Despite his lack of smarts, The Governor does seem to care for Quasimodo, informing Clopin of Quasimodo’s strict diet where he only eats meat but prefer fat. The Wife is vain and she doesn’t get on well with either Agnes or Quaismodo and in the end she is punished for her lack of feelings and die shy Frollo’s hand because he is insane.

In the scheme of being a Hunchback of Notre Dame adaptation these characters are new aspect. Aside from Gudule, who is present in the movie and Frollo’s role as Quasimodo’s guardian there are no parents in the story, aside from Fleur de Lys’ mother. Quasimodo’s parents are not mention in the book and present in the Disney version but all we really know is that he was abandoned and swapped with Esmeralda. To date this is the only movie version to handle this detail. It is unknown if Quasimodo was abandon by French parents and found by the Gypsies or if he was actually a Gypsy. This version imagines Quasimodo’s birth parents albeit in a simple cruel manner. There is nothing deep to them and their motivation for getting rid of him was that he was unlucky and ugly two aspects that they inflicted on the child.

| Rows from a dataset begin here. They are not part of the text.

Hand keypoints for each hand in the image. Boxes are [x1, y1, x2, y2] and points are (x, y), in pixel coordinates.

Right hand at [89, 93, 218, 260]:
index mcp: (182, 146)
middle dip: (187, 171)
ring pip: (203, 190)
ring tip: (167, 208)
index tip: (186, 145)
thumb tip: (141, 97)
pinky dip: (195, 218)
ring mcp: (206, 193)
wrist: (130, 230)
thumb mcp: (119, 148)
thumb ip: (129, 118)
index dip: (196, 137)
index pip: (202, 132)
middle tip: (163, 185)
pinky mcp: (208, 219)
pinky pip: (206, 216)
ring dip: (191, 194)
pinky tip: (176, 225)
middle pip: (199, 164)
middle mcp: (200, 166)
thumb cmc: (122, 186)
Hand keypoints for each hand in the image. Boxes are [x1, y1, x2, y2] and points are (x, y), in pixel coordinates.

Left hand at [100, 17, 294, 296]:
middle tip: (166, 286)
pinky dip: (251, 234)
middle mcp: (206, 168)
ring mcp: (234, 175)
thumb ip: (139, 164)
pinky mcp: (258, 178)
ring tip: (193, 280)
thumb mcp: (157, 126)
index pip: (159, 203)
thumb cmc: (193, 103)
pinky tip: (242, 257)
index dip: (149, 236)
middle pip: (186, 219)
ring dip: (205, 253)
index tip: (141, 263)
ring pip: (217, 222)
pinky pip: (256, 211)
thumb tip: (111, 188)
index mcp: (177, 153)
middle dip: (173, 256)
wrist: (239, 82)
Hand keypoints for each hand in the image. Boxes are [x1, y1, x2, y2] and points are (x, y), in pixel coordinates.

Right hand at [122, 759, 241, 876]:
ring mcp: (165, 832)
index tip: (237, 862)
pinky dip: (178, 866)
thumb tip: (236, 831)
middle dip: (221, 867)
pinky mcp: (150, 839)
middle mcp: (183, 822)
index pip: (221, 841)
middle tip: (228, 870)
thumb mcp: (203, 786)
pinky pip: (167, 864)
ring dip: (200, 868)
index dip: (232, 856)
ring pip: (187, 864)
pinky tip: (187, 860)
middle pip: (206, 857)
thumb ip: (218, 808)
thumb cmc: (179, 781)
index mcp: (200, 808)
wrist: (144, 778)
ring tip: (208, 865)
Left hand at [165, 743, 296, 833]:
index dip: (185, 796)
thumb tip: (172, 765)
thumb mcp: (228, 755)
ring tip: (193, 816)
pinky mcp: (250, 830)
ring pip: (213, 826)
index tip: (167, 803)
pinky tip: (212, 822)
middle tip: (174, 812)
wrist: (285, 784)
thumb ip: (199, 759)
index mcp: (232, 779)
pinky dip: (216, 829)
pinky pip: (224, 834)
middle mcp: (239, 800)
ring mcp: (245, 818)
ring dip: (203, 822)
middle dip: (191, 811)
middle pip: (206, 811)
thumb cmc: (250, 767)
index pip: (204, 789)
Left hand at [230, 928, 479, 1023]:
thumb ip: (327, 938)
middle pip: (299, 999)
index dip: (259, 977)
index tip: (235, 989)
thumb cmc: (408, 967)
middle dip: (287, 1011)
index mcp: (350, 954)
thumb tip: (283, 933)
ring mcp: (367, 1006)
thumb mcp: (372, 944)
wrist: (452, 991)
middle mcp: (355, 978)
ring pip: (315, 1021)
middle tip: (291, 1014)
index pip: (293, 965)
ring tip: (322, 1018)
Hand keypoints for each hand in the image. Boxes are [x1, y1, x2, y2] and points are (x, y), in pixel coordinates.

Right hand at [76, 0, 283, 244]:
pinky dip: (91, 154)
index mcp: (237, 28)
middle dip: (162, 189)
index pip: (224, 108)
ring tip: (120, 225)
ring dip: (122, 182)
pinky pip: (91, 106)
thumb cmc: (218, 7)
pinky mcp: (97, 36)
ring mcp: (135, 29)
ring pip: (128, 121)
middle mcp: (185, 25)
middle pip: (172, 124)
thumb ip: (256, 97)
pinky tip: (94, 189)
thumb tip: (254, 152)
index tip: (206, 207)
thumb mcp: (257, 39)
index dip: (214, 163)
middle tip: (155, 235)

It is refreshing to see a version of Quasimodo’s parents  but they are so very, very unlikable and not even in a very fun way. I did like the way the Wife said that Esmeralda’s name was Agnes.

Patrick Braoudé as Pierre-Grégoire Quasimodo d'el Paris picture image

Patrick Braoudé as Pierre-Grégoire

One question we need to REALLY ask with regards to ANY Hunchback adaptation is “Are certain characters really necessary to over-all version of the story that the movie is TRYING  to tell?”  With Quasimodo d’El Paris the main focus is making the movie  a modern comedy while still trying to be accurate.  This means the movie NEEDED Gringoire as he is both in the original story and one of the lighter characters but does the movie do much with him? Nope.

Gringoire starts the movie as the ignored entrainment at Agnes’ birthday party. He then get’s drunk and him and Agnes wonder around and run into the Cuban. The Court of Miracle scene occurs and they are married and that is pretty much it for Gringoire. He kind lurks around Clopin after that and acts the coward and a bit of a dummy.

He is not fully a side character or used for decent comedy, every one is being silly in some way so what different if he says cowardly/goofy/weird things once in a while. Esmeralda could have let him die and it wouldn’t have changed much in the narrative.  So was he necessary for this version? Not Really but I wished he had done more, I feel like their was wasted potential because point for point when he was doing more in the movie he was a decent version of the character just super underutilized in the 2nd and 3rd acts.